TwitterやFacebookといったソーシャル・ネットワークのサービスが流行ると、自分が考えていることを発信しやすくなり、それはすなわち人が考えていることを容易に知ることができる、という楽しみがある。
そんなことを思ったのは、ついこの間のドゥラングル教授のリサイタルと、クローバーカルテットのリサイタルの直後に、その演奏会の感想や写真が自分のFacebookのタイムラインを埋め尽くした時のことだった。知り合いが思い思いに演奏会について語り、こんな捉え方や表現のしかたもあるのかあ、と、興味深く見入っていた。

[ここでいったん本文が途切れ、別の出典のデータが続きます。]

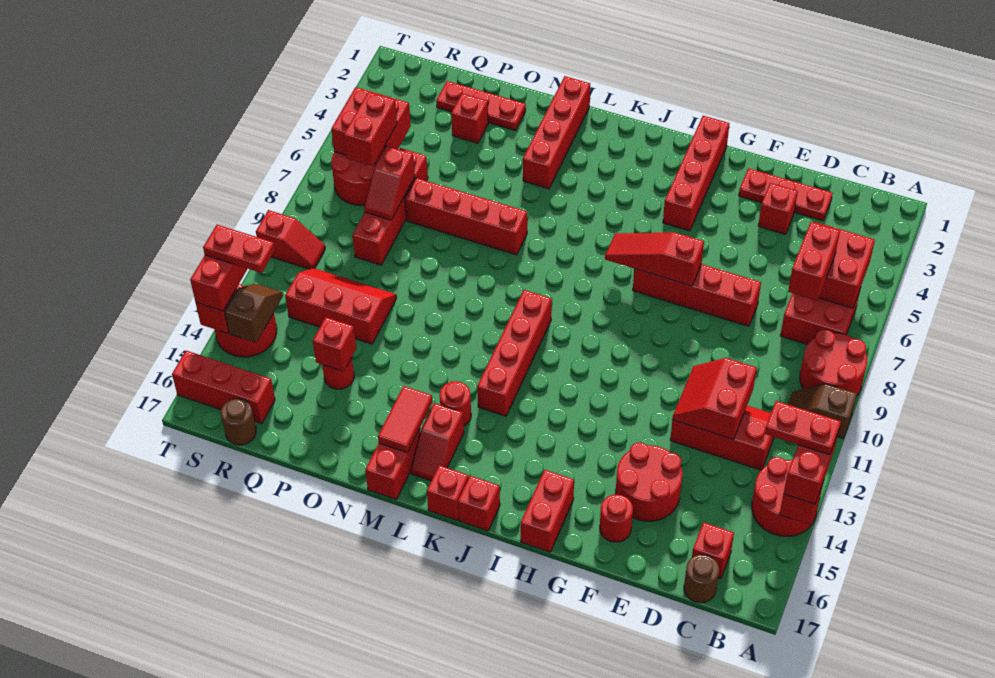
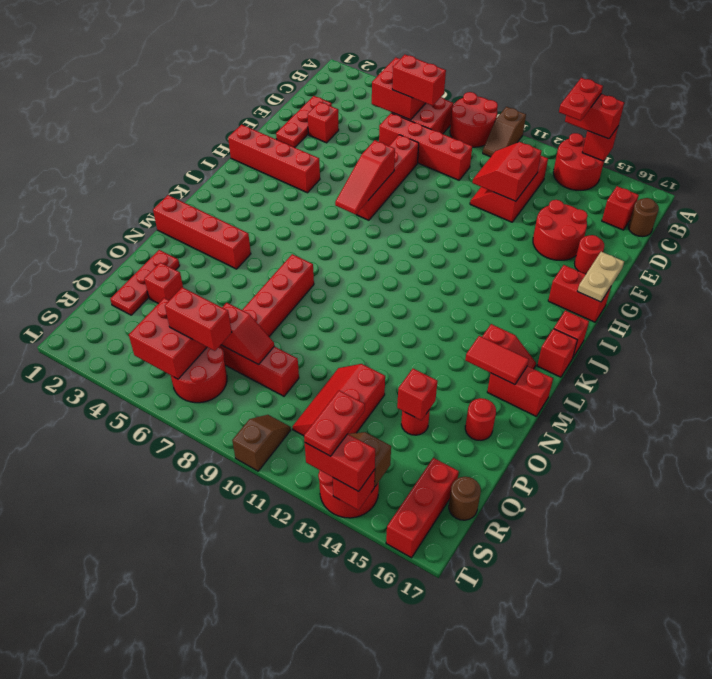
red slope D11:E12 level 2 top D -> red slope D11:E12 level 2 top 12
none -> tan plate G17:H17 level 2
red brick K10:K13 level 1 -> red brick D6:D9 level 1
red round brick L14 level 1 -> red round brick O16 level 1
red slope S10:T10 level 1 top T -> brown slope S10:T10 level 1 top T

個人のアカウントが相互につながる、そのネットワークのなかで発信されるというスタイルならではの現象だろう。
ずっと昔ならば、パソコン通信の"会議室"や、レンタル掲示板上にある演奏会を書き込むということもあったのだろう。パーソナルな空間から情報発信するのとは違い、公共の場に書き込むのはやや敷居が高い(ROM専という言葉もあったかな)。ウェブページやブログは個人のアカウントから情報発信を行うが、そもそも始めるまでに敷居が高く、全体から見ればごく僅かなユーザーしかアカウントを所持していなかった。

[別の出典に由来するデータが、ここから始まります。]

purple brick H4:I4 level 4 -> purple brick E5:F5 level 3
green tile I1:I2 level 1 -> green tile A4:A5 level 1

その状況は、mixiを始めとする流行で一変。特にmixiの全盛期は、アカウントの"友達"だれもが「日記」を書いていた時代。mixiの流行は終わってしまったようだが、それはツイッターやFacebookに場所を変えて続いている。発信の仕方はどんどんと楽になり、いまやスマートフォンからテキストボックスに文章を打ち込んで投稿ボタンをクリックするだけというお手軽さ。その敷居の低さとオペレーションの手軽さが、個人個人の情報発信を容易にしているのだと思う。
この傾向は、少なくとも私個人にとってはとても興味深い。ある演奏会について、他人の感想を知りその感動を分かち合うことほど、面白いことはない。